An August 2004 trip
to Zagreb by Elia Papillon
Quote: Croatia has recently become a popular European holiday destination again. Zagreb, the capital, is a lively and interesting place to spend some days.
In 1991, Croatia won its independence from the Yugoslav Federation, and Zagreb has been the capital city since this time. Geographically, the city sits between the River Sava and Mount Medvednica.
Zagreb is not a city on the same scale as New York, London, or Paris. But you can find things here for city lovers and also for those who don’t like cities so much. The nightlife is lively; there are many pubs, bars, theatres, and clubs. For the day there are many museums, historic sights, and pleasant walks. To escape completely from the city, Mount Medvednica is close by, for a day trip or overnight.
My highlights in Zagreb:
Tkalčićeva ulica – by day and by night. In the day, you can enjoy a drink at one of the many cafés; by night, you can pub-hop!
Mount Medvednica – to get away from it all. Great views of the city; it has hiking trails and is a national park area.
Gornji Grad (upper town) – the best place to lose yourself in the city. Narrow cobble streets, hidden historic monuments, picnics in the parks.
Donji Grad (lower town) – museum lovers’ paradise. Most of the many museums are here, as well as botanical gardens.
Most Croatians speak two or three languages: Croatian and, most often, German or Italian. You will find English spoken in Zagreb, but not so comfortably or often. If possible, learn some basic Croatian words; it will be appreciated. Also, you will find travelling easier. Most Europeans consider Croatia as part of Eastern Europe. Geographically, this is correct, but you will find Croatians to be more Western European in manner.

═══

## Request A
Please duplicate the passage of the Zagreb text from "In 1991, Croatia" up to and including "national park area.".
## Request B
Answer these questions from the Zagreb text:
(i) In what year did Croatia win its independence from the Yugoslav Federation?
(ii) In which part of Zagreb are most of the museums found?
(iii) Besides Croatian, which languages do Croatians most often speak?
## Request C
Translate this sentence from the Zagreb text into Spanish: "Zagreb is not a city on the same scale as New York, London, or Paris."
Rely only on the Zagreb text, with no outside knowledge.

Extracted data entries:
═══

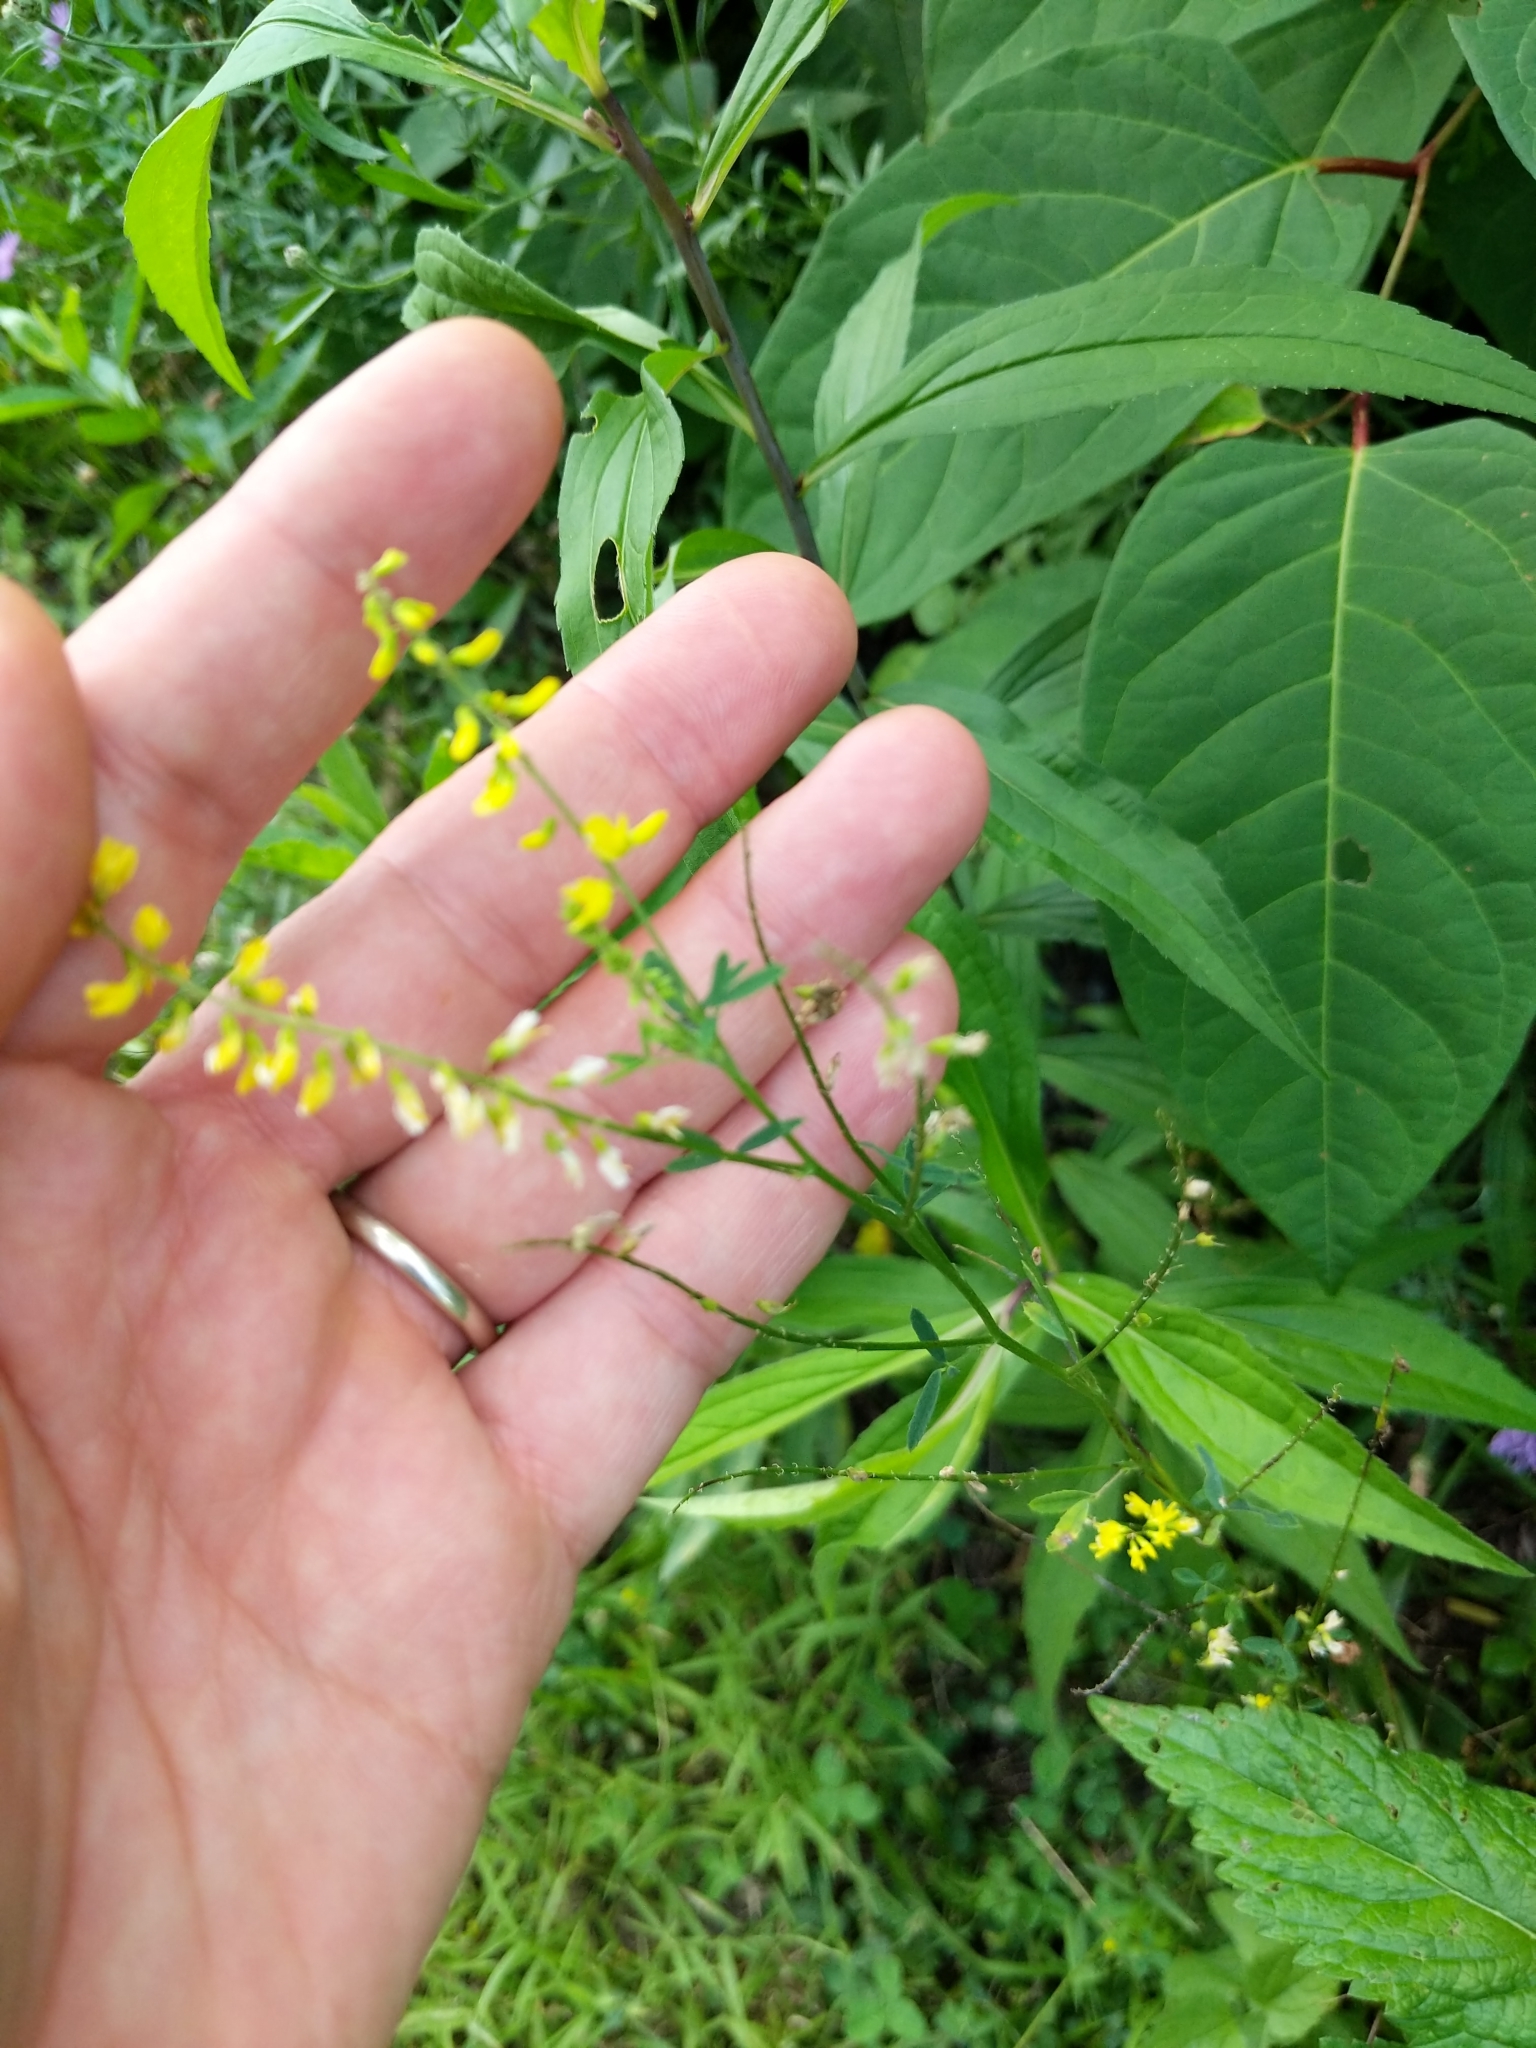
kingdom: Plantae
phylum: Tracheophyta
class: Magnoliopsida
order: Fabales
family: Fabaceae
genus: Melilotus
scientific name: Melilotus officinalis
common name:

═══

## Task output A
In 1991, Croatia won its independence from the Yugoslav Federation, and Zagreb has been the capital city since this time. Geographically, the city sits between the River Sava and Mount Medvednica.
Zagreb is not a city on the same scale as New York, London, or Paris. But you can find things here for city lovers and also for those who don’t like cities so much. The nightlife is lively; there are many pubs, bars, theatres, and clubs. For the day there are many museums, historic sights, and pleasant walks. To escape completely from the city, Mount Medvednica is close by, for a day trip or overnight.
My highlights in Zagreb:
Tkalčićeva ulica – by day and by night. In the day, you can enjoy a drink at one of the many cafés; by night, you can pub-hop!
Mount Medvednica – to get away from it all. Great views of the city; it has hiking trails and is a national park area.

## Task output B
(i) 1991
(ii) Donji Grad (lower town)
(iii) German or Italian

## Task output C
Zagreb no es una ciudad de la misma escala que Nueva York, Londres o París.